• [Activity]: In the second item below, print the lines from the one with "版本已经 release 了，有大规模改动，但是之前读过，我会很快的过一遍" to the one with "在读写效率上提高了 16%。由于创建 pipe", both included, with no changes.
╭─ Supplied records
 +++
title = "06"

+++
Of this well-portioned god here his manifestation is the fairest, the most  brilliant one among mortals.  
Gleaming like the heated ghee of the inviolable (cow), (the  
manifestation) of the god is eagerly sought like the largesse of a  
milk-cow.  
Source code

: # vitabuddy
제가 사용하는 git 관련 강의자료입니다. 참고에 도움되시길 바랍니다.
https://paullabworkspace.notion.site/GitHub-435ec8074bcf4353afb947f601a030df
╰─
╭─ Supplied records
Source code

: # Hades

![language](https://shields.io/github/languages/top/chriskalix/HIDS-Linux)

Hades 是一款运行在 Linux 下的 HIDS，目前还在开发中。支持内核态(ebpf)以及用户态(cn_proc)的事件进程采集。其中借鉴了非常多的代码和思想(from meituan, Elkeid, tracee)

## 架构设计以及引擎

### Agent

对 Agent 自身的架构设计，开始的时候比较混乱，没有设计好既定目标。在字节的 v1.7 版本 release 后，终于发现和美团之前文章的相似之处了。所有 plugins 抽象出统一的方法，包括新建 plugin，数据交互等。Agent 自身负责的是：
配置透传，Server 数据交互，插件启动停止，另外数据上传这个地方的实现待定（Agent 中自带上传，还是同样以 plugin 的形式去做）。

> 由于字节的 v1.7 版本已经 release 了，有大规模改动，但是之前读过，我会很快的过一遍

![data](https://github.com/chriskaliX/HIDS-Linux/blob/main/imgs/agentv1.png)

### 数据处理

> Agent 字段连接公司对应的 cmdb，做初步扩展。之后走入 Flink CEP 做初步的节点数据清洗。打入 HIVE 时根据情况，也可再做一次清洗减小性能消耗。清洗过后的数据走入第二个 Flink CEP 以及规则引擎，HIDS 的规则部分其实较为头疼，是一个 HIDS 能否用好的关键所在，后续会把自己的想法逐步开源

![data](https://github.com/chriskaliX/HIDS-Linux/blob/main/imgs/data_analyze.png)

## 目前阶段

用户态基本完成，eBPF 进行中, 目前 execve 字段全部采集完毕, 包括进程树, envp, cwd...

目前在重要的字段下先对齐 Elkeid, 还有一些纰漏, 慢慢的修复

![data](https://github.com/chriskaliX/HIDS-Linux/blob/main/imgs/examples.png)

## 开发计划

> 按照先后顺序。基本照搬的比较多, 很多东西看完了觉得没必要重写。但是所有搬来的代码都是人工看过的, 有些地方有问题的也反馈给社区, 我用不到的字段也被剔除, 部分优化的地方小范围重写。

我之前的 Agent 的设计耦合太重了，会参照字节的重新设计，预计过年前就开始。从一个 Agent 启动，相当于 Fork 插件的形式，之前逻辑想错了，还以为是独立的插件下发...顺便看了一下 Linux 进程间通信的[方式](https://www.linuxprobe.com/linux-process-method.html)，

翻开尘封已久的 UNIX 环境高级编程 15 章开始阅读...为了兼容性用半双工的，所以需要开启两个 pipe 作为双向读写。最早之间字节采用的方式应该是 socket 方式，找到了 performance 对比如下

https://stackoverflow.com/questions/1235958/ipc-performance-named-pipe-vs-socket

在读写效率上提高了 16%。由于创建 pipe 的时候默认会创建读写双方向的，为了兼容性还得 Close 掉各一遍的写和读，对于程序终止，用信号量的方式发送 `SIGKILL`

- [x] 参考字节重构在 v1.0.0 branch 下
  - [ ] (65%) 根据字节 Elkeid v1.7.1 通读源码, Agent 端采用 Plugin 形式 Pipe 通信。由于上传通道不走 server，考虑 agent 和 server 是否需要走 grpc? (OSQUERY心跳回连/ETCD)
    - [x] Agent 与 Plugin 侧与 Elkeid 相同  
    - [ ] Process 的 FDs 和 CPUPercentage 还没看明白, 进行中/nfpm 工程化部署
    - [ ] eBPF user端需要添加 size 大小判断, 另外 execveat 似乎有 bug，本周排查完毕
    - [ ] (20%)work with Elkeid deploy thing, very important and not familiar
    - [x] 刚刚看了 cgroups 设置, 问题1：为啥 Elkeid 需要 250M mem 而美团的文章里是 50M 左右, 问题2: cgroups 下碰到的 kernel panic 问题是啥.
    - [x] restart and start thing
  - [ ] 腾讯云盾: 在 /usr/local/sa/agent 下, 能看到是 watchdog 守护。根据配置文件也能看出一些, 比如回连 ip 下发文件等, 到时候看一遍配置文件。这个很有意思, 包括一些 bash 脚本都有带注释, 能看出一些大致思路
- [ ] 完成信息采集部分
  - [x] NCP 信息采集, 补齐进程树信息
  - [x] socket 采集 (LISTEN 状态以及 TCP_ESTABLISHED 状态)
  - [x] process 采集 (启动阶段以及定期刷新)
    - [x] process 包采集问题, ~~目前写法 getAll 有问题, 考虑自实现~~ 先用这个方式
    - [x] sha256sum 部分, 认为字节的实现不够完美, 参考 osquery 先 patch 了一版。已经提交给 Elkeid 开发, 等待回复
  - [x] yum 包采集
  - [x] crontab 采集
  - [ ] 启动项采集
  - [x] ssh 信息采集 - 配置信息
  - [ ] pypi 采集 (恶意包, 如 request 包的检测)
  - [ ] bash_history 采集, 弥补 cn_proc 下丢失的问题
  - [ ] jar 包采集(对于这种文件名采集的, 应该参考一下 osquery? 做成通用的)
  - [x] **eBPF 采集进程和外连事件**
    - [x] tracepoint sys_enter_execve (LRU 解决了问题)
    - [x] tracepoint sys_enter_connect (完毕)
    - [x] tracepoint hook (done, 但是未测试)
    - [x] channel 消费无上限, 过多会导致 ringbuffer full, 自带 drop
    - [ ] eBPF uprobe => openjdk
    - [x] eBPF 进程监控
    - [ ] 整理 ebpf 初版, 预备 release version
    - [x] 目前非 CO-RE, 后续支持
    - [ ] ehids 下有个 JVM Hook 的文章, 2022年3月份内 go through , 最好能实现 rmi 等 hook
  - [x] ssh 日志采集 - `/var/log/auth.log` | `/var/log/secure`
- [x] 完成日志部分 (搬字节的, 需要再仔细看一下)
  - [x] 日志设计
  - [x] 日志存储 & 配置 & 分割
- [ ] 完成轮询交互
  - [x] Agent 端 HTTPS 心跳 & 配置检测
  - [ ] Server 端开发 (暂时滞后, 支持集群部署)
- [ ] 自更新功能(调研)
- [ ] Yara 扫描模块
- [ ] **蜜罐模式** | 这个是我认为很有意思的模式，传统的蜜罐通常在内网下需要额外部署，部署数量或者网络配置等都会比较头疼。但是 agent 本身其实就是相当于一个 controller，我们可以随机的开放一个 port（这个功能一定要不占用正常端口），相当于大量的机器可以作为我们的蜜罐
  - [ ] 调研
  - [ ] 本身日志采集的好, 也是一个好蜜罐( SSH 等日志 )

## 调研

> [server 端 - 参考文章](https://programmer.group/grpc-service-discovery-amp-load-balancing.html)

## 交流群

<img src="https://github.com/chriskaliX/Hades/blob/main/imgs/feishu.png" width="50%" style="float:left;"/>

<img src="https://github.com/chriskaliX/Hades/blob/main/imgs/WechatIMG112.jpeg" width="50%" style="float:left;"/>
╰─
• [Result of this task]:
> 由于字节的 v1.7 版本已经 release 了，有大规模改动，但是之前读过，我会很快的过一遍

![data](https://github.com/chriskaliX/HIDS-Linux/blob/main/imgs/agentv1.png)

### 数据处理

> Agent 字段连接公司对应的 cmdb，做初步扩展。之后走入 Flink CEP 做初步的节点数据清洗。打入 HIVE 时根据情况，也可再做一次清洗减小性能消耗。清洗过后的数据走入第二个 Flink CEP 以及规则引擎，HIDS 的规则部分其实较为头疼，是一个 HIDS 能否用好的关键所在，后续会把自己的想法逐步开源

![data](https://github.com/chriskaliX/HIDS-Linux/blob/main/imgs/data_analyze.png)

## 目前阶段

用户态基本完成，eBPF 进行中, 目前 execve 字段全部采集完毕, 包括进程树, envp, cwd...

目前在重要的字段下先对齐 Elkeid, 还有一些纰漏, 慢慢的修复

![data](https://github.com/chriskaliX/HIDS-Linux/blob/main/imgs/examples.png)

## 开发计划

> 按照先后顺序。基本照搬的比较多, 很多东西看完了觉得没必要重写。但是所有搬来的代码都是人工看过的, 有些地方有问题的也反馈给社区, 我用不到的字段也被剔除, 部分优化的地方小范围重写。

我之前的 Agent 的设计耦合太重了，会参照字节的重新设计，预计过年前就开始。从一个 Agent 启动，相当于 Fork 插件的形式，之前逻辑想错了，还以为是独立的插件下发...顺便看了一下 Linux 进程间通信的[方式](https://www.linuxprobe.com/linux-process-method.html)，

翻开尘封已久的 UNIX 环境高级编程 15 章开始阅读...为了兼容性用半双工的，所以需要开启两个 pipe 作为双向读写。最早之间字节采用的方式应该是 socket 方式，找到了 performance 对比如下

https://stackoverflow.com/questions/1235958/ipc-performance-named-pipe-vs-socket

在读写效率上提高了 16%。由于创建 pipe 的时候默认会创建读写双方向的，为了兼容性还得 Close 掉各一遍的写和读，对于程序终止，用信号量的方式发送 `SIGKILL`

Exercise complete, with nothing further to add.